To my grandparents: Grandma, you were my best friend and greatest ally throughout the majority of my life. Thanks for listening when no one else would. Thanks for believing me when no one else did. Thanks for standing by me through thick and thin, and for standing beside me during the toughest of times. Kno that I heard every story, remembered every recipe, and cherished every gift. Love you with all my heart. Grandpa, please know that I was always grateful for every single penny you gave me and know that I knew that I didn't deserve any of it. Some of my favorite memories are fishing on the lack with you, or riding on the boat with you and grandma. My favorite smell in the whole world to this day is still the smell of your house on Austin. It was my favorite place in the whole world and it was like a palace to me as a little girl. Thank you for everything you taught me. Barb, you're just like a grandma to me and I'm so glad my grandpa found you.
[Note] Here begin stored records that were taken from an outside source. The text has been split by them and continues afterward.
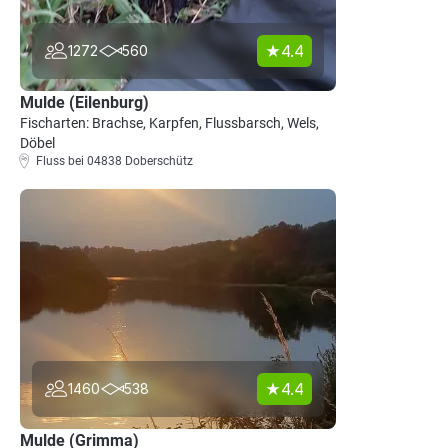
4.4
1272
560
Mulde (Eilenburg)
Fischarten: Brachse, Karpfen, Flussbarsch, Wels,
Döbel
Fluss bei 04838 Doberschütz
4.4
1460
538
Mulde (Grimma)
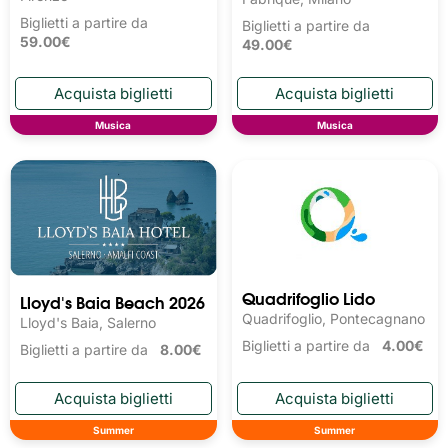
Biglietti a partire da
Biglietti a partire da
59.00€
49.00€
Musica
Musica
Quadrifoglio Lido
Lloyd's Baia Beach 2026
Quadrifoglio, Pontecagnano
Lloyd's Baia, Salerno
Biglietti a partire da
4.00€
Biglietti a partire da
8.00€
Summer
Summer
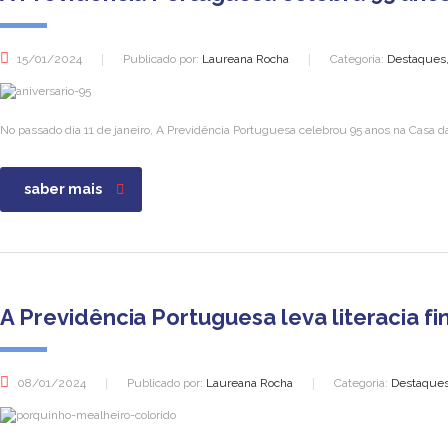
15/01/2024
Publicado por:
Laureana Rocha
Categoria:
Destaques, 
No passado dia 11 de janeiro, A Previdência Portuguesa celebrou 95 anos na Casa d
saber mais
A Previdência Portuguesa leva literacia f
08/01/2024
Publicado por:
Laureana Rocha
Categoria:
Destaques,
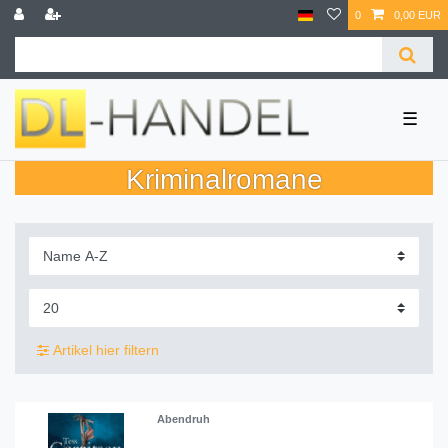
0
0,00 EUR
☰
Kriminalromane
Artikel hier filtern
Abendruh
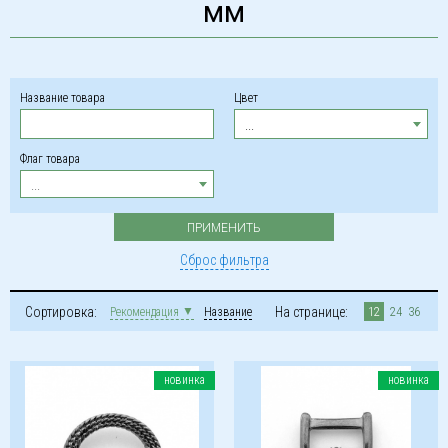
мм
Название товара
Цвет
...
Флаг товара
...
Сброс фильтра
Сортировка:
На странице:
Рекомендация
Название
12
24
36
новинка
новинка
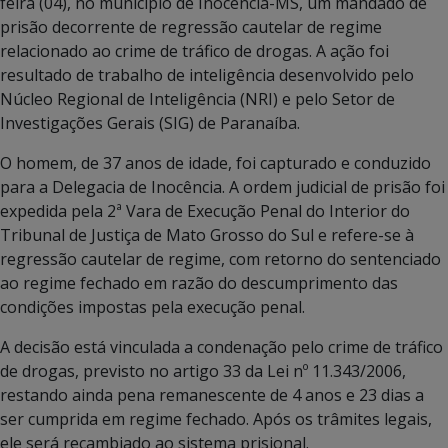
feira (04), no município de Inocência-MS, um mandado de
prisão decorrente de regressão cautelar de regime
relacionado ao crime de tráfico de drogas. A ação foi
resultado de trabalho de inteligência desenvolvido pelo
Núcleo Regional de Inteligência (NRI) e pelo Setor de
Investigações Gerais (SIG) de Paranaíba.
O homem, de 37 anos de idade, foi capturado e conduzido
para a Delegacia de Inocência. A ordem judicial de prisão foi
expedida pela 2ª Vara de Execução Penal do Interior do
Tribunal de Justiça de Mato Grosso do Sul e refere-se à
regressão cautelar de regime, com retorno do sentenciado
ao regime fechado em razão do descumprimento das
condições impostas pela execução penal.
A decisão está vinculada a condenação pelo crime de tráfico
de drogas, previsto no artigo 33 da Lei nº 11.343/2006,
restando ainda pena remanescente de 4 anos e 23 dias a
ser cumprida em regime fechado. Após os trâmites legais,
ele será recambiado ao sistema prisional.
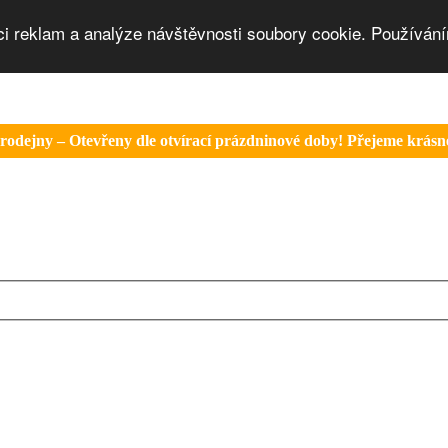
ci reklam a analýze návštěvnosti soubory cookie. Používání
rodejny – Otevřeny dle otvírací prázdninové doby! Přejeme krásné 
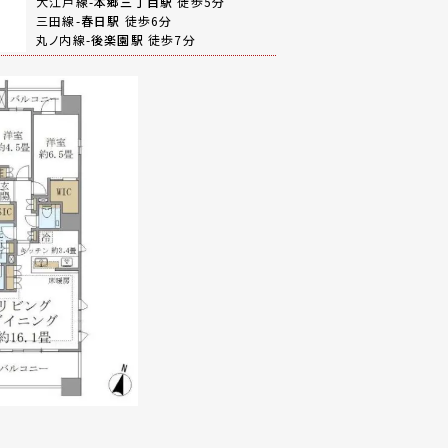
大江戸線-
本郷三丁目駅
徒歩5分
三田線-
春日駅
徒歩6分
丸ノ内線-
後楽園駅
徒歩7分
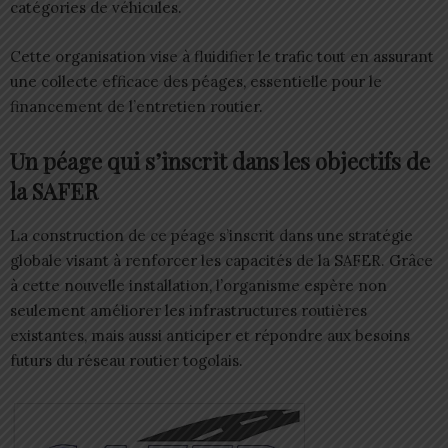
catégories de véhicules.
Cette organisation vise à fluidifier le trafic tout en assurant
une collecte efficace des péages, essentielle pour le
financement de l’entretien routier.
Un péage qui s’inscrit dans les objectifs de
la SAFER
La construction de ce péage s’inscrit dans une stratégie
globale visant à renforcer les capacités de la SAFER. Grâce
à cette nouvelle installation, l’organisme espère non
seulement améliorer les infrastructures routières
existantes, mais aussi anticiper et répondre aux besoins
futurs du réseau routier togolais.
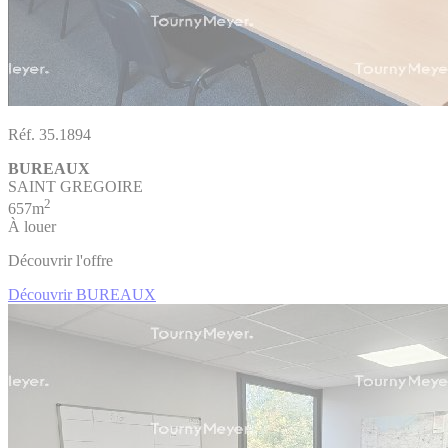
Réf. 35.1894
BUREAUX
SAINT GREGOIRE
2
657m
À louer
Découvrir l'offre
Découvrir BUREAUX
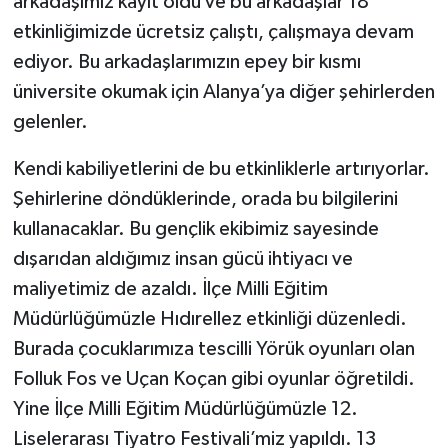
arkadaşımız kayıt oldu ve bu arkadaşlar 18
etkinliğimizde ücretsiz çalıştı, çalışmaya devam
ediyor. Bu arkadaşlarımızın epey bir kısmı
üniversite okumak için Alanya’ya diğer şehirlerden
gelenler.
Kendi kabiliyetlerini de bu etkinliklerle artırıyorlar.
Şehirlerine döndüklerinde, orada bu bilgilerini
kullanacaklar. Bu gençlik ekibimiz sayesinde
dışarıdan aldığımız insan gücü ihtiyacı ve
maliyetimiz de azaldı. İlçe Milli Eğitim
Müdürlüğümüzle Hıdırellez etkinliği düzenledi.
Burada çocuklarımıza tescilli Yörük oyunları olan
Folluk Fos ve Uçan Koçan gibi oyunlar öğretildi.
Yine İlçe Milli Eğitim Müdürlüğümüzle 12.
Liselerarası Tiyatro Festivali’miz yapıldı. 13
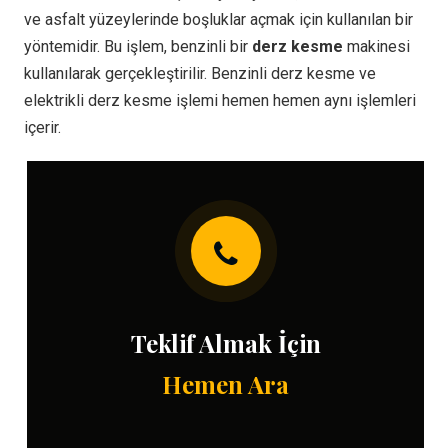
ve asfalt yüzeylerinde boşluklar açmak için kullanılan bir
yöntemidir. Bu işlem, benzinli bir
derz kesme
makinesi
kullanılarak gerçekleştirilir. Benzinli derz kesme ve
elektrikli derz kesme işlemi hemen hemen aynı işlemleri
içerir.
Teklif Almak İçin
Hemen Ara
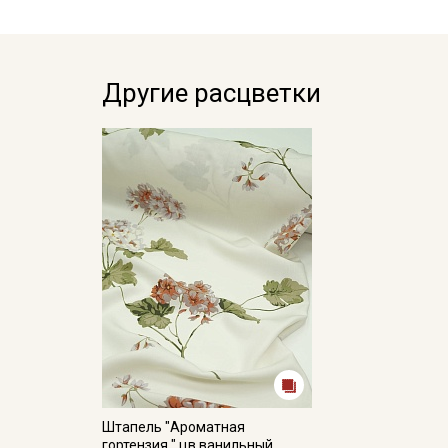
Другие расцветки
Штапель "Ароматная
гортензия " цв.ванильный,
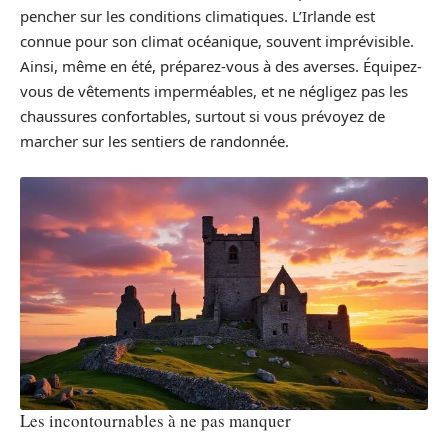
pencher sur les conditions climatiques. L’Irlande est
connue pour son climat océanique, souvent imprévisible.
Ainsi, même en été, préparez-vous à des averses. Équipez-
vous de vêtements imperméables, et ne négligez pas les
chaussures confortables, surtout si vous prévoyez de
marcher sur les sentiers de randonnée.
Les incontournables à ne pas manquer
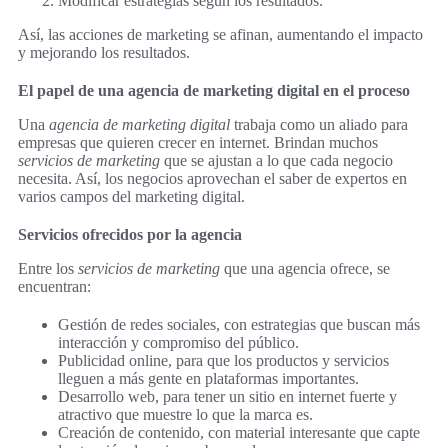
Modificar estrategias según los resultados.
Así, las acciones de marketing se afinan, aumentando el impacto
y mejorando los resultados.
El papel de una agencia de marketing digital en el proceso
Una
agencia de marketing digital
trabaja como un aliado para
empresas que quieren crecer en internet. Brindan muchos
servicios de marketing
que se ajustan a lo que cada negocio
necesita. Así, los negocios aprovechan el saber de expertos en
varios campos del marketing digital.
Servicios ofrecidos por la agencia
Entre los
servicios de marketing
que una agencia ofrece, se
encuentran:
Gestión de redes sociales, con estrategias que buscan más
interacción y compromiso del público.
Publicidad online, para que los productos y servicios
lleguen a más gente en plataformas importantes.
Desarrollo web, para tener un sitio en internet fuerte y
atractivo que muestre lo que la marca es.
Creación de contenido, con material interesante que capte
He couldn't have found anyone better! 


To my aunts, uncles, and cousins: I love you all so much. Family get-togethers were some of my favorite times. I know you're supposed to hate getting together with your family, but there's honestly nothing I would rather do. 


To Devyn: How do you even say goodbye? I want to thank you for the person I became and the huge impact you had on who I am. You are literally my best friend and the only person on this planet I feel truly and completely knows me. You know every part of me, inside and out. We've said and done incredibly hurtful things to each other, and, while I can't speak for you, I know that for me, in the end, I don't remember those things. Instead, I remember all the good times. I know that I talk a lot of the time about the anger inside of me, but know that I won't die with it. I guess a lot of things come into perspective when you know you won't wake up tomorrow. You loved me despite what I look like, despite my emotional rollercoasters, despite my manic states, despite everything. Know that no matter how much I hate my body and myself sometimes, I felt worthy and beautiful for at least one minute of my life because of you. I love you.

To Ariel: I'm sad that we won't end as friends, but know that I always counted you as a friend. You know me so well and although we grew apart in the later years, know that you'll always be PC to me. Love, NC. 


To Kristen: I will never forget the time you stayed up all night with me. You are literally the reason I'm alive right now. This is the moment I'm truly supposed to die, not in my bedroom that night. So thank you. <3


To Lauren, A & C (and the rest of Central friends): Thank you so much for making my two years there the very best two years a girl could ask for. How much money did we spend on food? Go eat some Hungry Howies and Pocky for me :) Love you.


To internet friends: Whoever says you can't find friends over the Internet never met you guys. Noxy, Sam, Emily, Sue, Christina, FAYAF, FABP, and I'm sure I'm missing a million more people...there are just so many. You all know me better than anybody IRL and you still talk to me....for some reason. Haha. DFTBA.


To the rest of my friends and family: Know I would love to say goodbye to each one of you personally and thank you for the impact you had upon my life, but it would take me much longer than I have right now, but know that each one of you were important to my life in some way and I love you all.